Your instructions => Please write out the full listing beneath this line exactly, skipping its images.

Supplied data =>
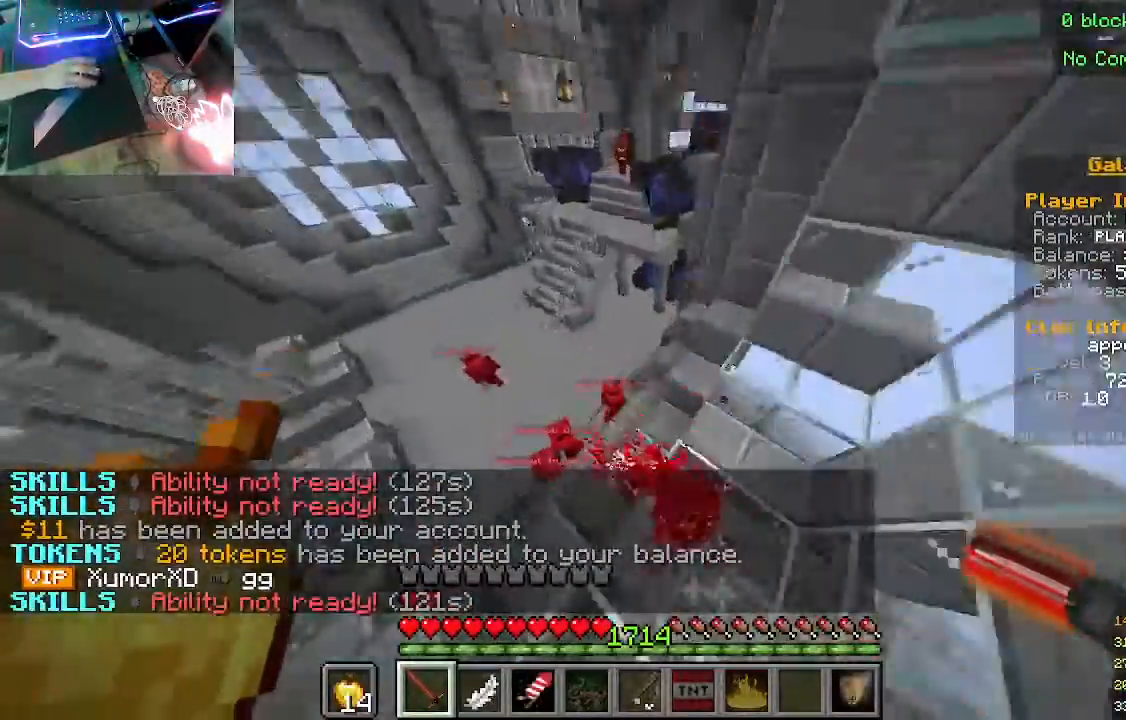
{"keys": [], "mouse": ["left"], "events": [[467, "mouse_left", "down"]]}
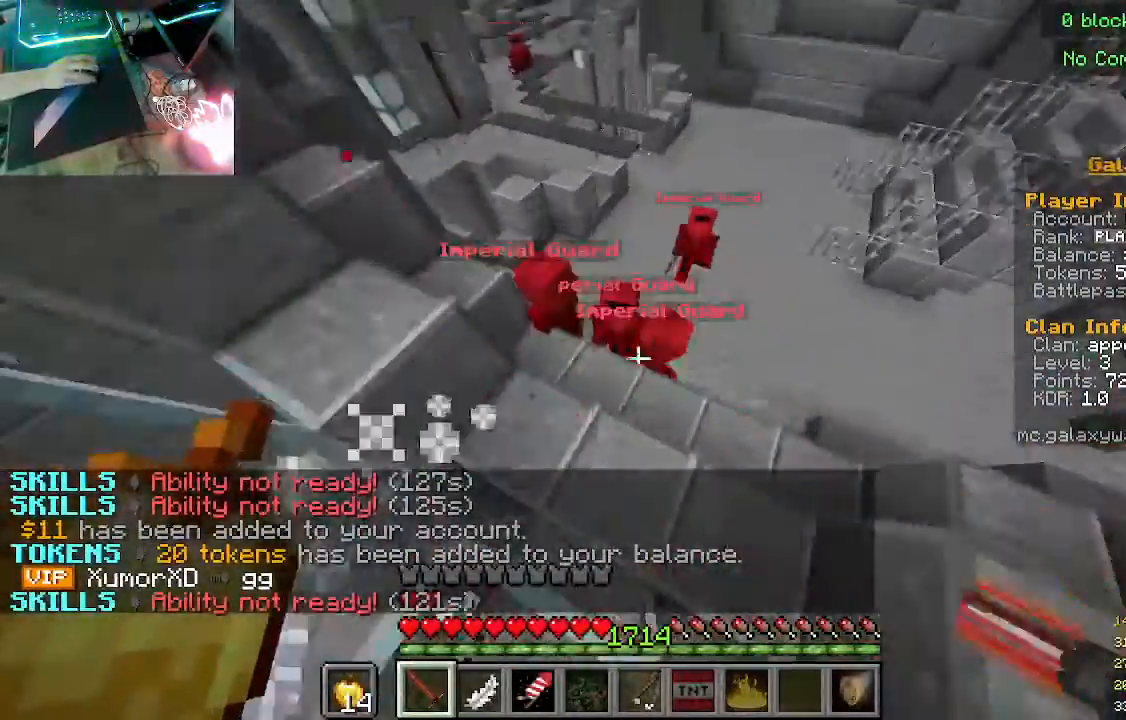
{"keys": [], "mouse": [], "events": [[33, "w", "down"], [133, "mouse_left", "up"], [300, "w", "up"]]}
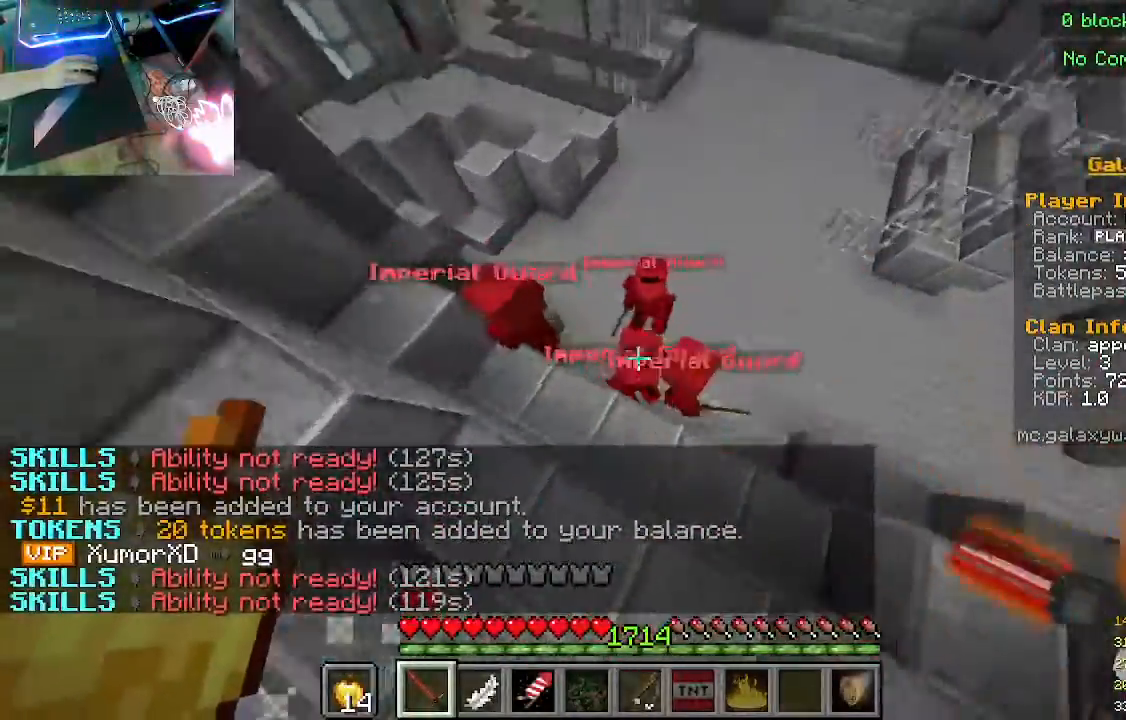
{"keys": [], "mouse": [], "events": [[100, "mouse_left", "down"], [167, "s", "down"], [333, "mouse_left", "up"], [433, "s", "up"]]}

Solution for this task =>
{"keys": [], "mouse": ["left"], "events": [[467, "mouse_left", "down"]]}
{"keys": [], "mouse": [], "events": [[33, "w", "down"], [133, "mouse_left", "up"], [300, "w", "up"]]}
{"keys": [], "mouse": [], "events": [[100, "mouse_left", "down"], [167, "s", "down"], [333, "mouse_left", "up"], [433, "s", "up"]]}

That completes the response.